Playground shelters and shades can help to keep children protected and safe from the sun’s rays by offering a covered area for them to go when it becomes too hot. The shelter provides a shaded area that children are likely to be drawn towards when they sun is shining bright and the temperature is hot.

In some cases, some children may need to be encouraged to take the shade, but this can be beneficial in itself by providing them with reasons as to the benefits of the playground shelter, and educating them on the health benefits of being shaded. They are also more likely to learn that this is a wise idea, and to continue practising good sun safety in future life.

If a playground contains play equipment, these are likely to be popular attractions in all weather conditions, so installing a playground shelter over slides, swings and see-saws can be a good way to ensure that children are shielded from the sun.

School canopies

Similar to playground shelters, school canopies can also offer protection from the sun. The major difference between the two is that school canopies usually extend from a side, and often overhand doors or entrances to the play area.

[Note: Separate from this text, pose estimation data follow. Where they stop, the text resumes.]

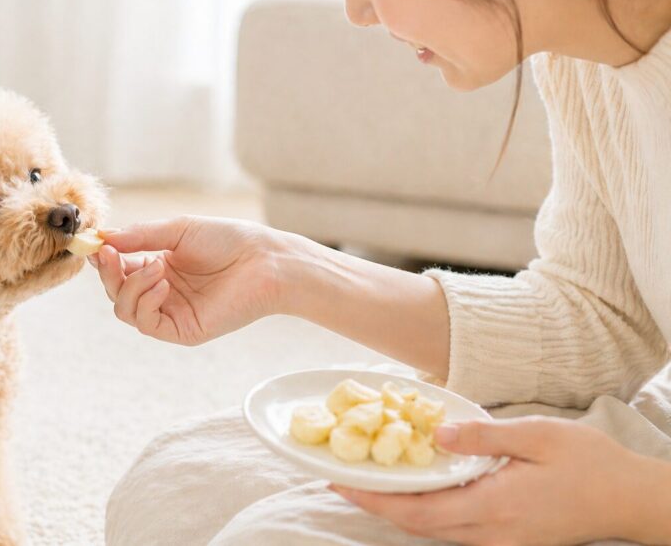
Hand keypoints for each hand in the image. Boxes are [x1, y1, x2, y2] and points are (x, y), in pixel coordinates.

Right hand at [91, 216, 286, 345]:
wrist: (265, 260)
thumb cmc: (228, 240)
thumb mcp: (178, 230)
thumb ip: (140, 235)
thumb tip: (103, 238)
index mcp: (159, 266)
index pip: (118, 268)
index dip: (104, 259)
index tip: (96, 244)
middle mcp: (161, 291)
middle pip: (116, 291)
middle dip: (109, 273)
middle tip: (111, 253)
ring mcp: (171, 312)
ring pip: (125, 310)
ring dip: (130, 286)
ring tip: (157, 267)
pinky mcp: (182, 330)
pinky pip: (146, 323)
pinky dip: (146, 302)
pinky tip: (163, 283)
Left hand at [332, 416, 667, 544]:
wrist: (631, 501)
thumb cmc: (591, 464)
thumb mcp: (539, 436)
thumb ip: (485, 436)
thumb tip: (437, 435)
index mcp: (493, 507)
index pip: (416, 510)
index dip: (372, 498)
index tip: (338, 480)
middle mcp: (489, 533)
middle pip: (416, 525)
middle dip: (374, 504)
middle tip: (339, 477)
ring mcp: (498, 541)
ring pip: (432, 530)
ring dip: (397, 508)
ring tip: (367, 480)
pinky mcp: (506, 539)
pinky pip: (452, 529)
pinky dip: (425, 511)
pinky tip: (415, 489)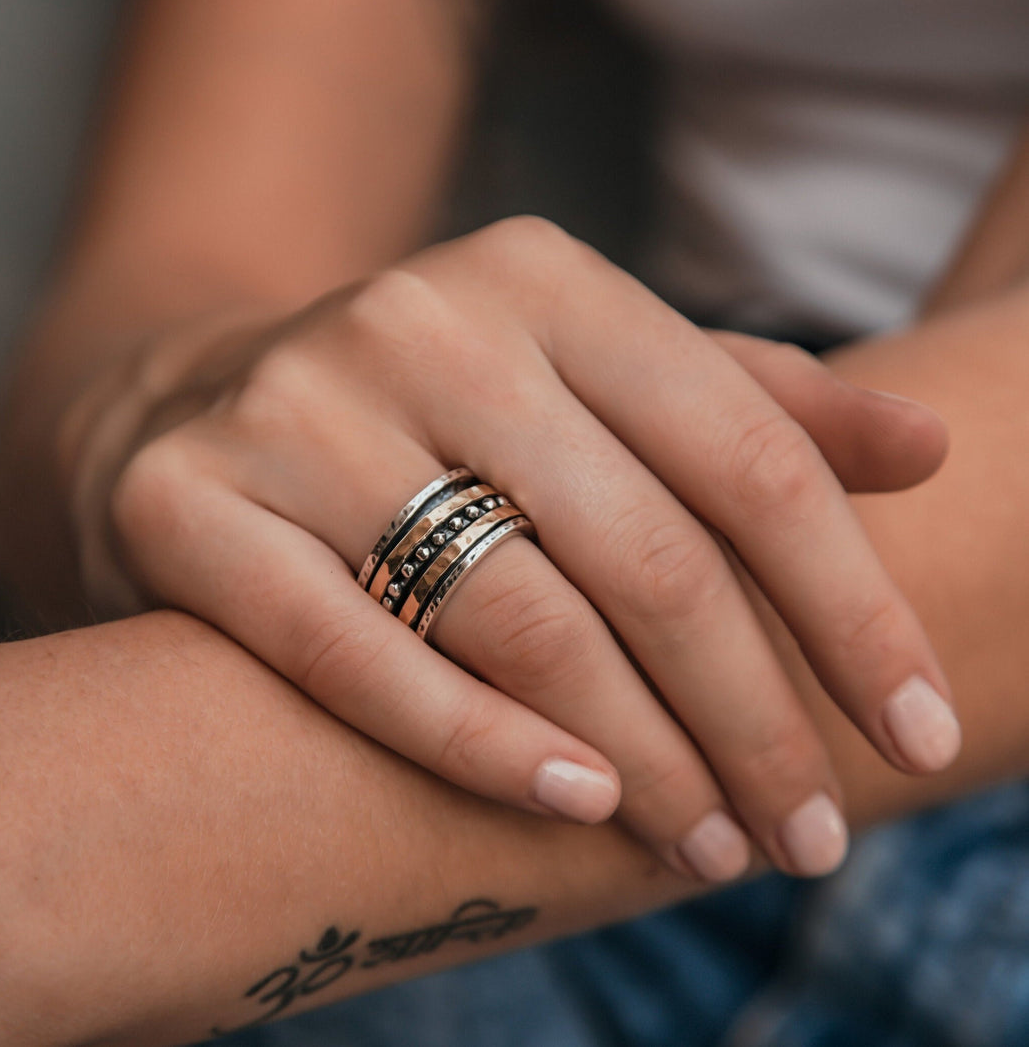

Whilst school canopies share many benefits with playground shelters in terms of offering sun safety, there are some differences. Chief of these is that while free-standing playground shelters do not cover the entire ground, school canopies reach right over to walls and entrances, and these can be common places for children to congregate. Many children lean against walls in the playground, and a school canopy will provide shade even at these extreme areas, whereas a regular shelter would not. They also provide shade near to entrances as children look to gather at the beginning and ends of breaks.

Other sun safety tips

In order to practice good sun safety, children should be encouraged to wear a sun cream with a high sun protection factor (SPF), and to wear a hat for additional protection. Schools could be prepared by stocking reserves of sun cream and hats for use if the children do not bring their own.